The temporary restraining order by the Circuit Court of Montgomery County is a key step in verifying the vote in case the controversial election is close and a recount ensues.
“All counties employing digital ballot scanners in the December 12, 2017 election shall set their voting machines to save ALL PROCESSED IMAGES in order to preserve all digital images,” the court said.
The order is a victory for voting rights and election transparency activists. It affirms that paper ballots—and the electronic images that computers generate while counting them on high-speed scanners—are public records that must be preserved.
Federal law states that all federal election materials must be kept for 22 months, but some states and counties have not done so in recent years.

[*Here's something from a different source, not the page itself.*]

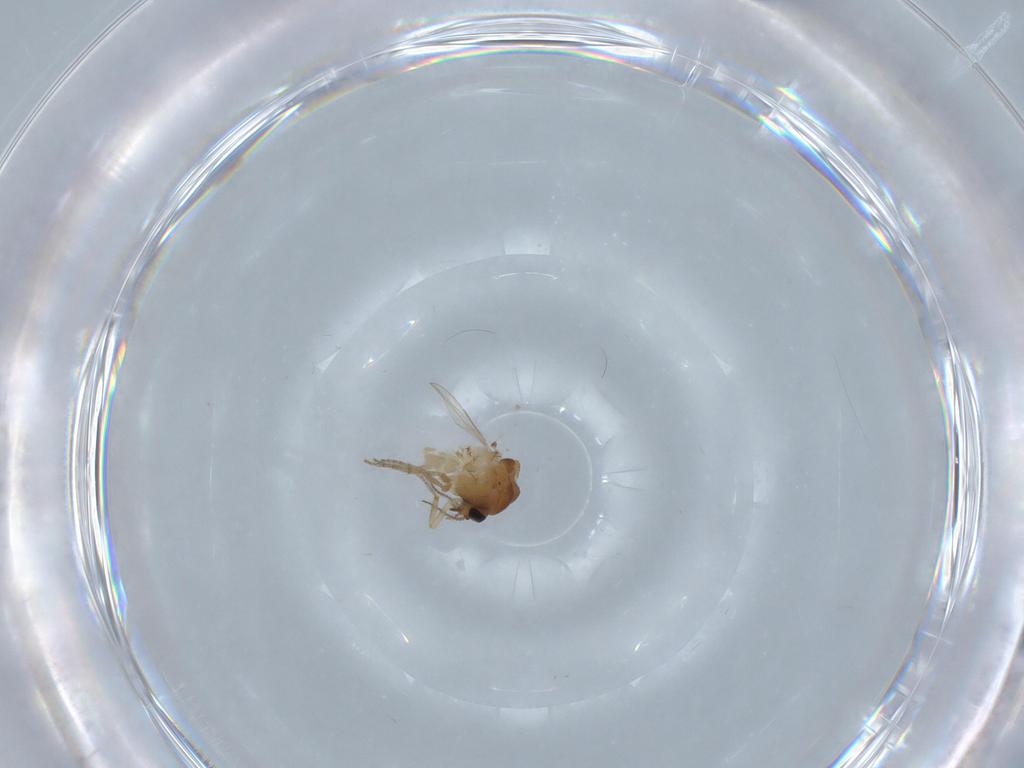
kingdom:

That was the case in Alabama, where top election officials refused to instruct local administrators to check one box in the software on their scanners to preserve all the ballot images.
Until Monday’s order, the vast majority of the images used for counting the vote would be erased once the scanners were turned off on Tuesday night.

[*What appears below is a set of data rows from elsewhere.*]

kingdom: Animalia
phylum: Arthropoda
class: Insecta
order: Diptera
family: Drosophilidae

While the paper ballots that were scanned would remain, Alabama, like many states, does not have a recent history of election challenges and recounts. That means the potential destruction of Tuesday’s ballots scans would only have added another layer of complexity to verifying the results, shoould a challenge or recount ensue.
Four Alabamans—a Republican, Democrat, Independent and a minister—late last week sued Alabama’s Republican Secretary of State John Merrill and State Election Director Ed Packard after their lawyers were rebuffed by the statewide officials, who refused to instruct county election officials to properly scan the ballot images.

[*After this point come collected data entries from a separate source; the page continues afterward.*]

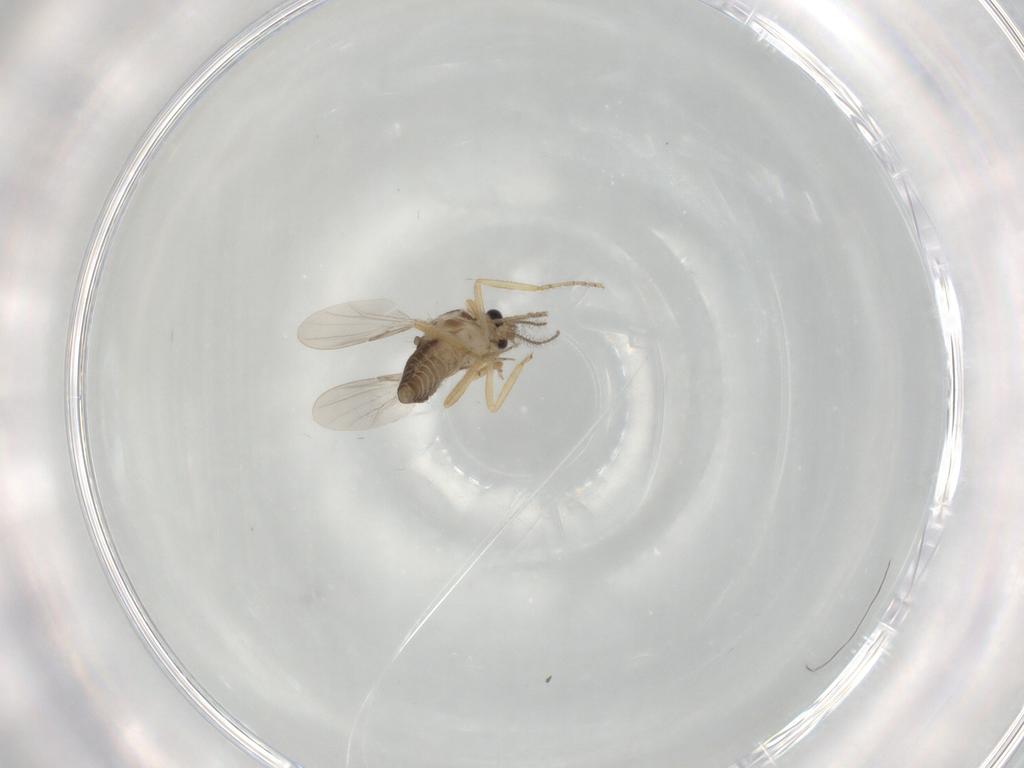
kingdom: Animalia
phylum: Arthropoda
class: Insecta
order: Diptera
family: Ceratopogonidae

“Defendants John Merrill and Ed Packard are failing to carry out their duties to instruct county election officials to preserve all election materials as required by law,” the lawsuit said. “As a result of Defendants’ failure to comply with Alabama’s public records law, digital ballot images used for tabulating votes and possible post-election adjudication will be destroyed following the December 12, 2017 special election for United States Senate in Alabama…The issue continues to be ripe through all elections scheduled in 2018.”
Next Tuesday’s special election for the seat previously held by U.S. Attorney General Jeff Sessions is one of the most controversial in recent state history. It has been rocked by accusations by more than half a dozen women that Roy Moore sexually harassed or assaulted them several decades ago. Those disclosures have led to swings in pre-election polls, prompting the voting rights advocates to sue to ensure all the votes cast are accurately counted.
Their lawsuit suit cited Alabama law that required election records be preserved for six months and federal law that required all the records be preserved for 22 months.